SAP has recently revealed an initiative with two partners, COMPIRICUS, Inc. and ConVista Consulting Inc., to expand Financial Asset Management application to insurance companies in North America, currently used in more than 150 insurers worldwide. This service will be deployed by Zurich Financial Services Group (Zurich) for its North American operations in the later part of 2014. Thomas Graf, head, Group Investment Administration & Accounting, Zurich said: "SAP Financial Asset Management has been crucial in supporting our efforts to expand our North American footprint."
The traditional “on premise” applications of SAP currently lead the industry, and cash flows generate excess return which allows the company to reinvest in the business, as well as enhancing shareholders’ return.

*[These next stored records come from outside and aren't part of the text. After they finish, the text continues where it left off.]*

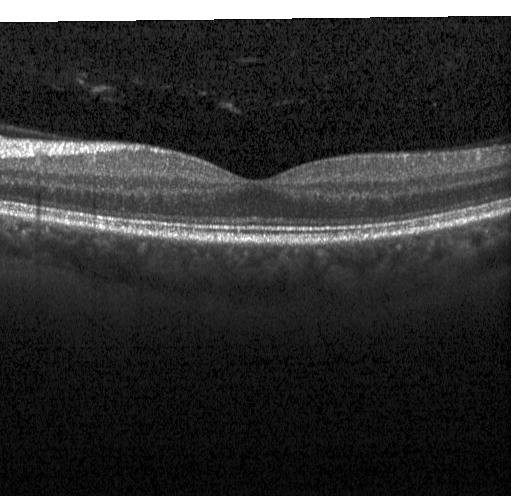

Retinal OCT cross-section showing no choroidal neovascularization, no diabetic macular edema, and no drusen.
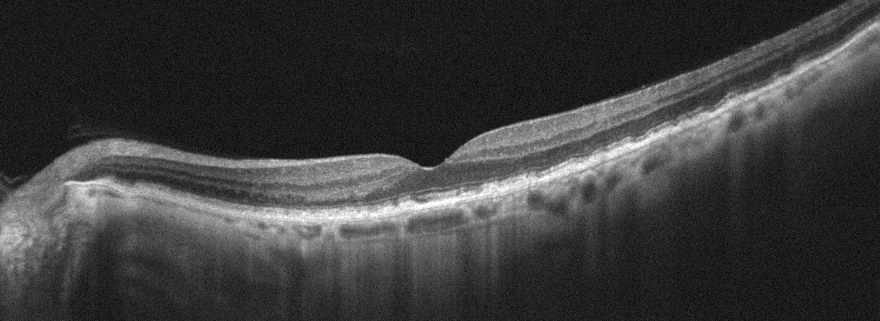
Assessment: AMD.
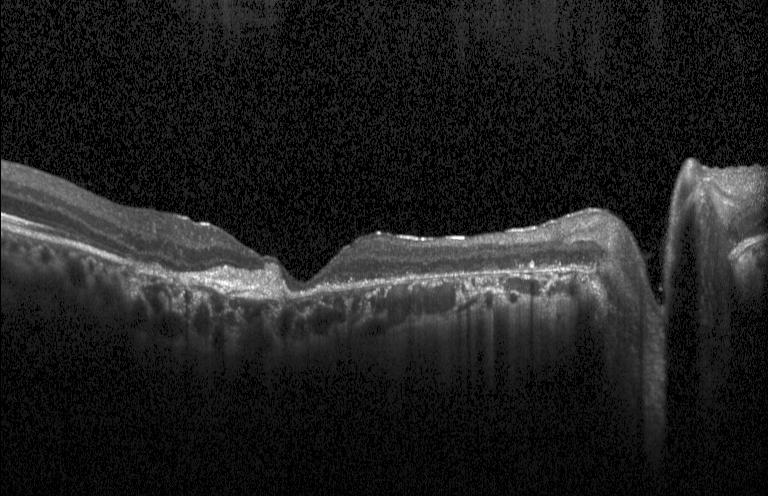
Optical coherence tomography B-scan. Macular scan — Dx: a choroidal neovascular membrane.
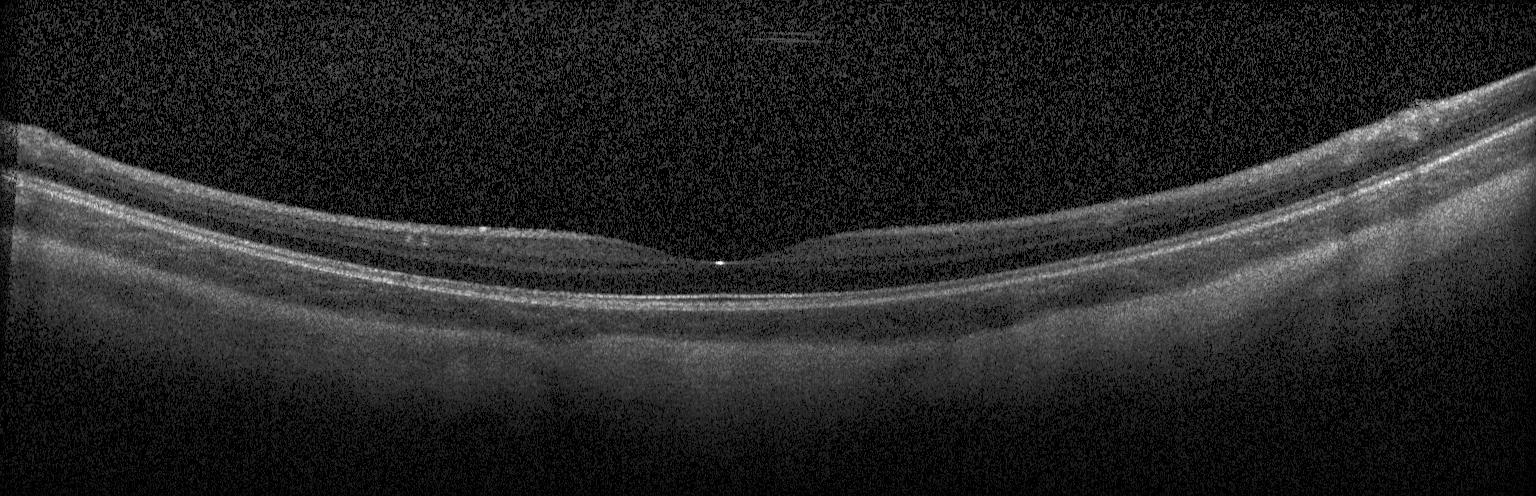
Through the macula, OCT line scan
Diagnosis: no evidence of choroidal neovascularization, diabetic macular edema, or drusen.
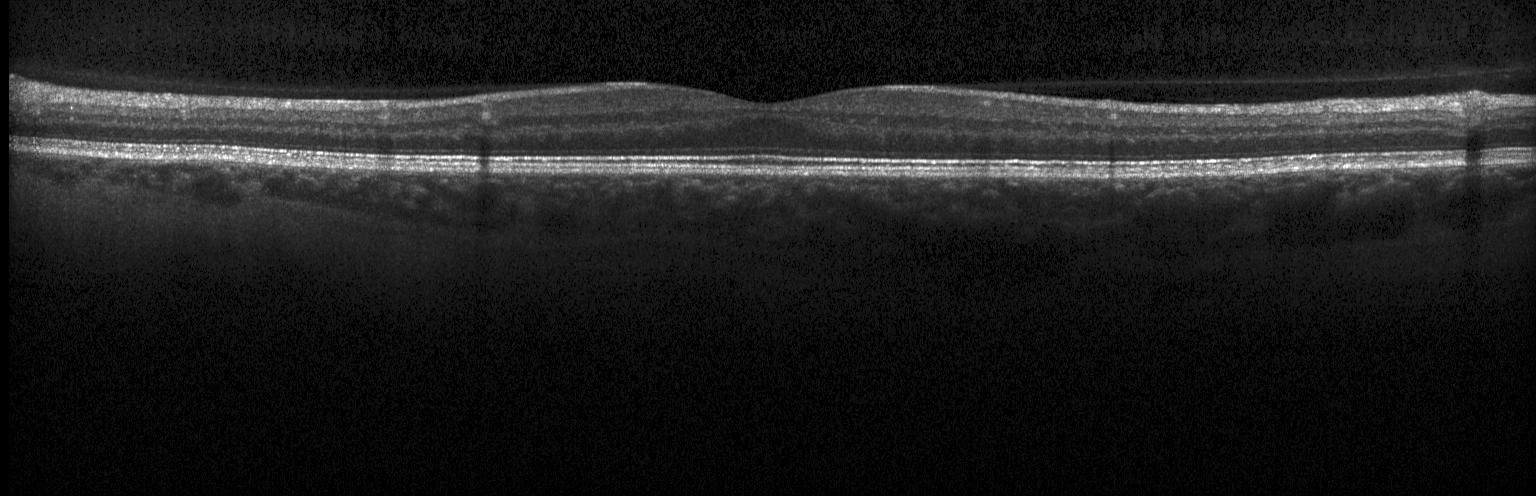
Optical coherence tomography scan; Heidelberg Spectralis OCT system
Macular OCT: neither CNV, DME, nor drusen.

In order to grow its cloud business, SAP has recently acquired SuccessFactors and Ariba. Moreover, the company has recently introduces a new class of solutions for next generation of business applications: SAP HANA database, an in-memory database that combines transactional data processing, analytical data processing, and application logic processing functionality in memory. Real-time business is in focus, and the increased speed of application development is designed to suit the requirements of the industry. Recently the Chinese High-Way Group announced their intention to leverage SAP HANA platform, with cloud computing and mobile computing. However, growing its cloud business through acquisitions has impacted the company’s balance sheet, in the form of a high level of goodwill and intangible assets, and will require further integration efforts.

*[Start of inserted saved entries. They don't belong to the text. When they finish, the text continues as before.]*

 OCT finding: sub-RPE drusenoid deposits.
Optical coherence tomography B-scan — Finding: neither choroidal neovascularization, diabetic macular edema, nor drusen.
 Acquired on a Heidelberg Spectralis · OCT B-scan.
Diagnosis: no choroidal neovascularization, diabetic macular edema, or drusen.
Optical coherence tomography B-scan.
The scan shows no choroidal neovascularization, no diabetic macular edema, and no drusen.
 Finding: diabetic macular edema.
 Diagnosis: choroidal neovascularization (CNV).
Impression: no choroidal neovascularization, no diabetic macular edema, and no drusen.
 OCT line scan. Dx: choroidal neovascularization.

SAP has recently announced the introduction of control tower, which incorporates end-to-end visibility. The control tower has capabilities for business process definition and enforcement, social media style collaboration tools, and role definition, allowing marketing executives to drill down from the control tower to the promotion management or marketing applications in order to make proper adjustments. This innovative solution is still to be refined, but there’s no doubt SAP is advocated to improve its platforms.
Competition within the cloud market is stiff; companies such as Salesforce.com, NetSuite and Workday represent highly focused solutions. The IT services industry has top peers such as Infosys Technologies, Tata Consultancy Services and Wipro, which use an integrated global delivery business model. The company also competes with large IT service providers with greater resources than Cognizant, such as Accenture, Computer Sciences Corporation, Electronic Data Systems (a Hewlett-Packard Company) and IBM Global Services. Analysts think the company’s main risk lies in the competitive position of peers, especially Oracle, as about 60% of SAP's customers use Oracle's database software alongside SAP's application software, providing the former firm direct access to SAP's existing customer base.
As a global enterprise, SAP generates a substantial portion of revenue from countries outside the United States, introducing a high exposure to foreign currency fluctuation, which are likely to hurt financials. Nevertheless, SAP forecasts a stable, highly-profitable performance on its business core, as well as a fast-growing cloud business. Aiming to increase total revenue to 20 billion by 2015, SAP is regarding the future with bright eyes.
Disclosure: Damian Illia holds no position in any of the stocks mentioned.